* What is being asked
Which lines below hold the word "Comparing"? Report each one.

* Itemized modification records
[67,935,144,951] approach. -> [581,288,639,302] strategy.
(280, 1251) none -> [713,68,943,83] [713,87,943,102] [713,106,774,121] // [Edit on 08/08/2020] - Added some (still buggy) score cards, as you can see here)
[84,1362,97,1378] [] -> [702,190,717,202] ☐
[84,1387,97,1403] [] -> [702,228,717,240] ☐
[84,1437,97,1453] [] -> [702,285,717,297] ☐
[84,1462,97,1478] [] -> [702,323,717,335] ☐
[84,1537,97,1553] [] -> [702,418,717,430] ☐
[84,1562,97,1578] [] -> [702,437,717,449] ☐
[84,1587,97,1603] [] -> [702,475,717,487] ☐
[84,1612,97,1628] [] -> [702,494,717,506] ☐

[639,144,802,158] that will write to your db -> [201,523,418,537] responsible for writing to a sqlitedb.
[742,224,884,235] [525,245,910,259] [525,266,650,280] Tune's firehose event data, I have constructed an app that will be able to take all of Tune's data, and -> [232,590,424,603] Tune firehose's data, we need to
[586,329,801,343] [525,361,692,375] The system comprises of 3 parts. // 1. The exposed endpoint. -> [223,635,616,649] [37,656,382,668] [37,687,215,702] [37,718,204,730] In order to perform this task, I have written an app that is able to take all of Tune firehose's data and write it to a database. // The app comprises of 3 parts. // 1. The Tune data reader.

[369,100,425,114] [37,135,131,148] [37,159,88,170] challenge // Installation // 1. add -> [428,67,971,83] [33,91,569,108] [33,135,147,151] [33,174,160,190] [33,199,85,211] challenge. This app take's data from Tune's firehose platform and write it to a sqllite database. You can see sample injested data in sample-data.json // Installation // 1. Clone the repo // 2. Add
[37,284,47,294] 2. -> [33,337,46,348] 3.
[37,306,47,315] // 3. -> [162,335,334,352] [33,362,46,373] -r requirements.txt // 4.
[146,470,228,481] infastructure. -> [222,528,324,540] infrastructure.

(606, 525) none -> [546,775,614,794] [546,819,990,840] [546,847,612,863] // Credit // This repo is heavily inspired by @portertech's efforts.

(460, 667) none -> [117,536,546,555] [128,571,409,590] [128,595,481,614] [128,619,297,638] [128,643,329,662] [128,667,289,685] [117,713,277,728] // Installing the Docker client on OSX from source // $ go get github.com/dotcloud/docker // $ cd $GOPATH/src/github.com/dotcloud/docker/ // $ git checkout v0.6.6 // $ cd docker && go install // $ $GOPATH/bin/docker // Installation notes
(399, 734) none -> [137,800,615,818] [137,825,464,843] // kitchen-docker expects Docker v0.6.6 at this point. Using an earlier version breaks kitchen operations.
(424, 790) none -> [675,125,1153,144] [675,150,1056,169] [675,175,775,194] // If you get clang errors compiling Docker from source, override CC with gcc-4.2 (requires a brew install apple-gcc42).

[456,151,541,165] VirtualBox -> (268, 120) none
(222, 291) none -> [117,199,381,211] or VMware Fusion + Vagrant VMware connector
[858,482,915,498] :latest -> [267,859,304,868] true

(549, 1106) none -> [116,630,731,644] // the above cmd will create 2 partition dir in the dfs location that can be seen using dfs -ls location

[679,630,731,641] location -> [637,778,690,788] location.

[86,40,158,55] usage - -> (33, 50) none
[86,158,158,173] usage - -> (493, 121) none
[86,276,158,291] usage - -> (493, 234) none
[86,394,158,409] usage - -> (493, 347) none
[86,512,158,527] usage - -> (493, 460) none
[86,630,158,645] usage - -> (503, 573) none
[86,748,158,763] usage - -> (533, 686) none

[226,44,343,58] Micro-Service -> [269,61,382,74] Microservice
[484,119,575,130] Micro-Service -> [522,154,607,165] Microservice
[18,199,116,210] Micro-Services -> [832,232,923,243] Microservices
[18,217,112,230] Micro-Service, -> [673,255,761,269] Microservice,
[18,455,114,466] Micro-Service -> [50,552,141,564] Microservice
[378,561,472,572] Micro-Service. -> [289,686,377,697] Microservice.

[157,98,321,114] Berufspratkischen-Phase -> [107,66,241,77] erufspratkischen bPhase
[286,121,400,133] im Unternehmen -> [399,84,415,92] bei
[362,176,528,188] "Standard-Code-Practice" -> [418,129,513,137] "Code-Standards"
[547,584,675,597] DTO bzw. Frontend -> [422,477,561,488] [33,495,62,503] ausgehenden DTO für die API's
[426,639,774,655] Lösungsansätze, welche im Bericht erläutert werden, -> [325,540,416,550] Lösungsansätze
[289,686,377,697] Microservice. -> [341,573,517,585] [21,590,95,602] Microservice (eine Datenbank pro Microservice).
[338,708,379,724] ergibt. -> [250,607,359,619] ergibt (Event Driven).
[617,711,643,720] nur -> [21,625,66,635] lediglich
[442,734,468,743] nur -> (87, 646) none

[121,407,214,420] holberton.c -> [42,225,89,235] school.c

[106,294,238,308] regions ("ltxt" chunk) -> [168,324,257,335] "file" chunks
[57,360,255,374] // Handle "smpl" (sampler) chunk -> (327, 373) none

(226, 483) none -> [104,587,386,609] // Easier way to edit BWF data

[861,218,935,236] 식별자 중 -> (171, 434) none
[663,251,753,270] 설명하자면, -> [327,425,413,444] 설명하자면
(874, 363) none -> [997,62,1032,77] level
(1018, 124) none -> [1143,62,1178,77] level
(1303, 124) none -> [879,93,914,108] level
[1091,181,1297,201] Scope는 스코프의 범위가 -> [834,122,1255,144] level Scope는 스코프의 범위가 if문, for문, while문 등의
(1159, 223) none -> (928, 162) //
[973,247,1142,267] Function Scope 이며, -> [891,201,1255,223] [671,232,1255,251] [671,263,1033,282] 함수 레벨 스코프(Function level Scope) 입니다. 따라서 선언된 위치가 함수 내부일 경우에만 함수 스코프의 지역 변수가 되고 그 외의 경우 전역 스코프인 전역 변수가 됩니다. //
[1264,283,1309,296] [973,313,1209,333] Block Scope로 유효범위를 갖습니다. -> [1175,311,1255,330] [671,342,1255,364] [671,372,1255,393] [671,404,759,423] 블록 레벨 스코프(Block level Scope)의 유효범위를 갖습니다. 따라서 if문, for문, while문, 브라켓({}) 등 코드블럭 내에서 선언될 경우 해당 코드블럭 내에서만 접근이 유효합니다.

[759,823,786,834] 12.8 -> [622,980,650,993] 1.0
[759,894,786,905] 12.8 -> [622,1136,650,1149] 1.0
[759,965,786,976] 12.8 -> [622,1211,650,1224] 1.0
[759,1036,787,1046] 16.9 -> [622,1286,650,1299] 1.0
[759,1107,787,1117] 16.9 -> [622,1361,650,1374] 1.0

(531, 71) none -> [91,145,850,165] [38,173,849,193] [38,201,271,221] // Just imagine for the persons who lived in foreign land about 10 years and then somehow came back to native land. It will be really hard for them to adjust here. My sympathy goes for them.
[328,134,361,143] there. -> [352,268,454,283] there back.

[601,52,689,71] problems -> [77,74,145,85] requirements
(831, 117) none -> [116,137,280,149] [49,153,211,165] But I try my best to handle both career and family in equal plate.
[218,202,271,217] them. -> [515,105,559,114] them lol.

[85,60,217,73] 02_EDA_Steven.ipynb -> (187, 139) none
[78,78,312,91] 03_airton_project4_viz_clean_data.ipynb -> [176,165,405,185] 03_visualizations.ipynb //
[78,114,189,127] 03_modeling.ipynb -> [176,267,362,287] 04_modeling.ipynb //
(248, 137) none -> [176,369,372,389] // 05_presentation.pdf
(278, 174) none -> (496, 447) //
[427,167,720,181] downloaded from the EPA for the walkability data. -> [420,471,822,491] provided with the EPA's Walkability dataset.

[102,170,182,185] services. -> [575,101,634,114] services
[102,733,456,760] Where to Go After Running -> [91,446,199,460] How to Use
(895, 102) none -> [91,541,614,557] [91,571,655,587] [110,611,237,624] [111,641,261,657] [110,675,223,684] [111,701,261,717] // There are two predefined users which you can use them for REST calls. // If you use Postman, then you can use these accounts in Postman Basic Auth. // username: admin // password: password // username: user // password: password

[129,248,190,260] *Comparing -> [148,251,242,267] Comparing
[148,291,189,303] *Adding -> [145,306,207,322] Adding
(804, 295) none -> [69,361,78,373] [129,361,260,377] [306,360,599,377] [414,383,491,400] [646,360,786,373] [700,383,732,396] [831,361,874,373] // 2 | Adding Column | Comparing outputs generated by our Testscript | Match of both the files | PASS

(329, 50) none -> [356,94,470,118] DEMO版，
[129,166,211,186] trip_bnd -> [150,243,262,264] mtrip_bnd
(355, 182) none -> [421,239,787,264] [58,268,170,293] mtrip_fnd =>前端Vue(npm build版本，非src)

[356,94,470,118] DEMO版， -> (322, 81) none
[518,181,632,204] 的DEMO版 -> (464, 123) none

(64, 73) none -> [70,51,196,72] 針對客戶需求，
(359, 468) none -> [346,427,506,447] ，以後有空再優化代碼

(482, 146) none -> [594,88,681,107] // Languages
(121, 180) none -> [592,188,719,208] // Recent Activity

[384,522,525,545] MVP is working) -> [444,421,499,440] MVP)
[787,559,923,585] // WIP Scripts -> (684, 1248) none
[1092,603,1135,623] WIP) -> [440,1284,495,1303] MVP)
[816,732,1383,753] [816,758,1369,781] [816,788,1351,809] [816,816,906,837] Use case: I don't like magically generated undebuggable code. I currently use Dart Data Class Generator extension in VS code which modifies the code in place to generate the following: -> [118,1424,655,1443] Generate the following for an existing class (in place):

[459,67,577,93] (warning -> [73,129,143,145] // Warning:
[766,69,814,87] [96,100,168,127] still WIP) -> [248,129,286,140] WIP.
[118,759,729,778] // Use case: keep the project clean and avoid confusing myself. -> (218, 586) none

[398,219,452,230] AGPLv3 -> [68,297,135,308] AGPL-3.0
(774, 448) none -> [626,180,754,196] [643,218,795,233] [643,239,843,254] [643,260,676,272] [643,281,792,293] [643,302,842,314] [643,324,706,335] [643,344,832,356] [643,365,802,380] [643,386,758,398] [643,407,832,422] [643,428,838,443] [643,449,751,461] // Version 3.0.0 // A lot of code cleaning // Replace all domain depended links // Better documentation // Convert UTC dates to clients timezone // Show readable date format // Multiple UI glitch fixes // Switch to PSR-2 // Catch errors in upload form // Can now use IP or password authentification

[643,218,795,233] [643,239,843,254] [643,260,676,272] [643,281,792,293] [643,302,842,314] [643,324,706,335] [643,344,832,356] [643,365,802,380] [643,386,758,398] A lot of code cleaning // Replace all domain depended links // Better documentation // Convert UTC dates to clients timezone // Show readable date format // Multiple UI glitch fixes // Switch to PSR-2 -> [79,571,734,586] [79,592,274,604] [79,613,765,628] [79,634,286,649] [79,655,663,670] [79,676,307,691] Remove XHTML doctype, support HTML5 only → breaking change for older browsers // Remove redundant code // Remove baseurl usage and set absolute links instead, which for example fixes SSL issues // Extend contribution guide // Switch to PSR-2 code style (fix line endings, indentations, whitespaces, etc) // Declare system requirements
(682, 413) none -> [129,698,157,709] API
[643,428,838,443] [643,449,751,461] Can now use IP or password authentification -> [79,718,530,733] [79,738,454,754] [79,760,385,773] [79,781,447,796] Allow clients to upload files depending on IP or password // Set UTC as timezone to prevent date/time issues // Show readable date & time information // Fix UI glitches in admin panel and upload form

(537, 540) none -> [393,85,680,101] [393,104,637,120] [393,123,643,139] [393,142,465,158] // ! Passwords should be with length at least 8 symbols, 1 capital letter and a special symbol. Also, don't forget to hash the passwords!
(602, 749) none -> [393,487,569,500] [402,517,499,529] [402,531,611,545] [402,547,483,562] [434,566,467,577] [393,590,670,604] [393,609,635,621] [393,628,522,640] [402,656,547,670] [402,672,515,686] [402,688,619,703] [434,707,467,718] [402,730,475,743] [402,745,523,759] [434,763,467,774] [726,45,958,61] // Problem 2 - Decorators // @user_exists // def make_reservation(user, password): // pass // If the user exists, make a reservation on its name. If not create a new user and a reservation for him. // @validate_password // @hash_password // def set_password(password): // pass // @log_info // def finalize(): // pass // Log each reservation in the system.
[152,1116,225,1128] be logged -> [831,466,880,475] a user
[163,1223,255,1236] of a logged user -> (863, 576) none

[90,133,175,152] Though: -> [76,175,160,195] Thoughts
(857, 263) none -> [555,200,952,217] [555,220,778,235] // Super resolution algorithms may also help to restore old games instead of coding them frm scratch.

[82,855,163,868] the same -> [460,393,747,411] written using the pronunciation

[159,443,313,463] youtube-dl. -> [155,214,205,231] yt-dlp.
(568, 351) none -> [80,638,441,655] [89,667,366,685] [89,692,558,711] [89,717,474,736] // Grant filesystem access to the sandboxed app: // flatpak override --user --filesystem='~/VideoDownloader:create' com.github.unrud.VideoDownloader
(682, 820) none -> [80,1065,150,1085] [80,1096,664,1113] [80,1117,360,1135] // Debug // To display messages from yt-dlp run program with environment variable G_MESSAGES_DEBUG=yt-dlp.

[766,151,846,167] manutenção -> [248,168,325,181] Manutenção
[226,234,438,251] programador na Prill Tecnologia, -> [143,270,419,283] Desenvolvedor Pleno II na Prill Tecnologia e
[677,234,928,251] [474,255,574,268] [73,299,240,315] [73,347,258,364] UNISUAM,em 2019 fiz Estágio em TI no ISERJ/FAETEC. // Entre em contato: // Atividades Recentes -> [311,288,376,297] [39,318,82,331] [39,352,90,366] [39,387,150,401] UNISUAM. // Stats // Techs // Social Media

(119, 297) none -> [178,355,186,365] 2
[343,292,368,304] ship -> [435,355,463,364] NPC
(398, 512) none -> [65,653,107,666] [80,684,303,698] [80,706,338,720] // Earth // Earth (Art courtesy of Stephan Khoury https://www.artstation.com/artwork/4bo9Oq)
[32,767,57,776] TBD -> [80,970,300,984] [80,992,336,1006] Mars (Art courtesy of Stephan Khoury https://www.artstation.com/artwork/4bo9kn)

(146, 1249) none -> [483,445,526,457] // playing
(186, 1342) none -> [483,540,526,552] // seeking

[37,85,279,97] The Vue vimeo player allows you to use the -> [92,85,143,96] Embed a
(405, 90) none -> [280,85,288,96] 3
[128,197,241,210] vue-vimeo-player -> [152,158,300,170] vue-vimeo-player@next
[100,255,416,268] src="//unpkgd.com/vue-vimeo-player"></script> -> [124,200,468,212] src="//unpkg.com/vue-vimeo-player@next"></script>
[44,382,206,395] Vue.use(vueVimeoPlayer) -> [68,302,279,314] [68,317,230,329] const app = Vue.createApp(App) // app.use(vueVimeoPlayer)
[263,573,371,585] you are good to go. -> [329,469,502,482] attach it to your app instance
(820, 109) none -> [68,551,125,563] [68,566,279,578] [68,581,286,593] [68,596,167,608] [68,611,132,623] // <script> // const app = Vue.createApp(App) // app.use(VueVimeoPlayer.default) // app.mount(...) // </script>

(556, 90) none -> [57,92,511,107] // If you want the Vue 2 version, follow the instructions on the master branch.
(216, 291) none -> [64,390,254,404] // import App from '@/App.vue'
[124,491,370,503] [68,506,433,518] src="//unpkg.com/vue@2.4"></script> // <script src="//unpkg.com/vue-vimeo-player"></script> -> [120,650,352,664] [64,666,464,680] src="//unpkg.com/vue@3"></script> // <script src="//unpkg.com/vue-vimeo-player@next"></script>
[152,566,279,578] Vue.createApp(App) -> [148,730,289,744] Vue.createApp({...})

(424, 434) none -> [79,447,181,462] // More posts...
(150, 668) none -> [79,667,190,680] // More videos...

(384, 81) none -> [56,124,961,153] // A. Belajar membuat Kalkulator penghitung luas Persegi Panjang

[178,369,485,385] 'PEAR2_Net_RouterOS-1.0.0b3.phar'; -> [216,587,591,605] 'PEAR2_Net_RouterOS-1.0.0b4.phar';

* Reply
[129,248,190,260] *Comparing -> [148,251,242,267] Comparing
(804, 295) none -> [69,361,78,373] [129,361,260,377] [306,360,599,377] [414,383,491,400] [646,360,786,373] [700,383,732,396] [831,361,874,373] // 2 | Adding Column | Comparing outputs generated by our Testscript | Match of both the files | PASS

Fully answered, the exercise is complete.